Afinal, ao contrário das políticas institucionais desta esquerda burocratizada, guiadas há muito pela lógica do mal menor ou do circunstancialmente possível, a direita não se contenta com pouco.

Diferença de horizontes
E cumpre perceber essa trágica diferença de horizontes: esta parcela da esquerda diz que o PL é o máximo a que se pode chegar (e, concretamente, já são vários passos para trás); enquanto a direita, já tendo a seu favor) os passos dados pela esquerda, vislumbra passos a mais, até onde a ganância possa alcançar, mesmo que, para tanto, se destruam vidas e o próprio planeta.

Isso, aliás, nos obriga a explicitar o quanto são inviáveis os objetivos da direita. Por outro lado, não nos conduz a acreditar que apenas ser resistência à destruição possa ser o nosso horizonte para projeto de vida e de socialização.

No contexto das linhas de delimitação de horizontes previamente traçadas, da esquerda, já no máximo, e da direita, com campo a ser ampliado, o único resultado a que se pode chegar no processo legislativo, sobretudo se considerada a dita “correlação de forças no Congresso”, é da piora do PL, notadamente no aspecto da ampliação da mesma lógica de autonomia plena para outras categoriais de trabalhadores e trabalhadoras.

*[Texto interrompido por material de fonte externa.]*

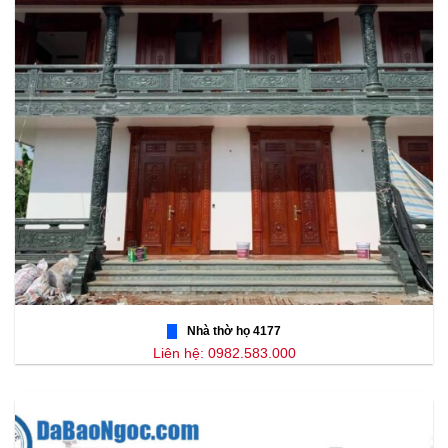
Nhà thờ họ 4177
Liên hệ: 0982.583.000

E o pior de tudo é que tendo em mente a governabilidade, baseada na conciliação de classes, o horizonte do mal menor, o desprezo à realização de análises críticas e o abandono das utopias, o que se anuncia é que poderão vir, pelas mãos do governo e com apoio de partidos de esquerda e de entidades sindicais de trabalhadores e trabalhadoras, outras iniciativas regulatórias com a mesma lógica do combate à CLT.

Talvez dessa maneira, quem sabe, o presidente Lula cumpra a sua promessa, feita na campanha, em mais um momento de descuido retórico, de revogar a “reforma” trabalhista, pois, com a aprovação do PL e a reverberação de sua racionalidade neoliberal pela voz das representações sindicais, em concreto, toda legislação trabalhista deixará de existir.

(*) Professor livre-docente de Direito do Trabalho da Faculdade de Direito da Universidade de São Paulo (desde 2002); coordenador do GPTC (Grupo de Pesquisa Trabalho e Capital); membro da Renapedts (Rede Nacional de Grupos de Pesquisa em Direito do Trabalho e da Seguridade Social); e juiz do Trabalho (desde 1993), titular da 3ª Vara do Trabalho de Jundiaí (SP), desde 1998.